Girl, 7, has rare disorder that means she’s never hungry, never tired and never feels pain.


Doctors call her ‘bionic’ and her mum says she’s ‘made of steel’.

Olivia Farnsworth, from Huddersfield, may look like a regular child but has some seriously unique qualities.
She never gets tired, can go days without food and doesn’t feel pain.

No seriously. 

Olivia, seven, has a rare chromosome disorder that has left doctors and her family in awe.
She is thought to be the only person in the world who suffers from all three symptoms simultaneously.

Her mum, Niki, 32, said her condition is so rare, it didn’t even have a name.
She said: ‘She got run over and dragged down the street by a car and she didn’t complain.

‘She was dragged about ten car lengths down the road. It was horrendous, I don’t think it’s something I will ever get over.

‘I was screaming and all my other children were screaming as she ran out. But Olivia was just like, “What’s going on?”.

‘She just got up and started walking back to me.’

Niki said she first started seeing signs of her daughter’s condition when she was only a few months old.
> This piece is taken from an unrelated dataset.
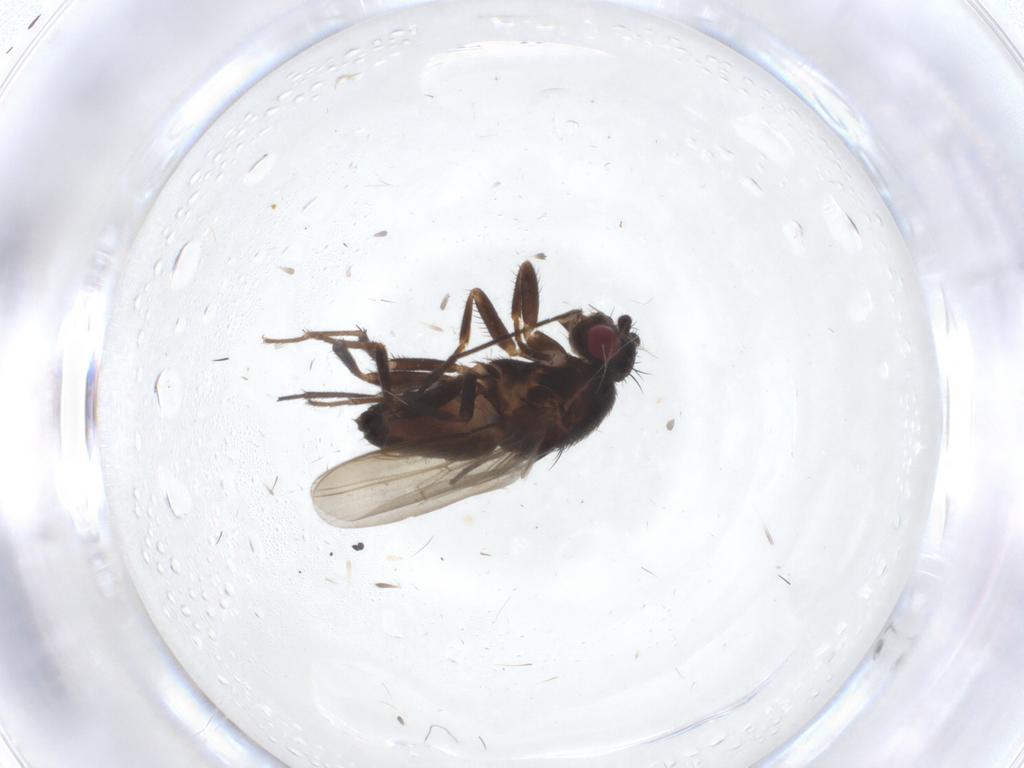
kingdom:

Olivia Farnsworth of Crosland Moor, Huddersfield suffers from a rare chromosome disorder which means she does not feel pain and rarely gets tired. Doctors have called her bionic.


Olivia Farnsworth’s symptoms started showing when she was only a few months old

Niki described some of the negative aspects of her daughter’s condition: ‘She had bad colic and her hair didn’t grow. She had no hair until she was about four-and-a-half. People called her a boy all the time.

‘She also once fell badly and ripped her lip off and didn’t say anything. She had to have major plastic surgery to correct it.’

Another struggle the mum-of-five faces with Olivia is that she is prone to violent outbursts.

‘She’s head-butted me, punched and kicked me and can have outbursts of swearing which can be embarrassing if we’re out in public.

‘It happened in a park the other week and people were wondering what’s going on. They don’t know what’s wrong.’

Niki is now trying to raise money for research into the rare disorder through a skydive and hosting a charity tattoo-athon.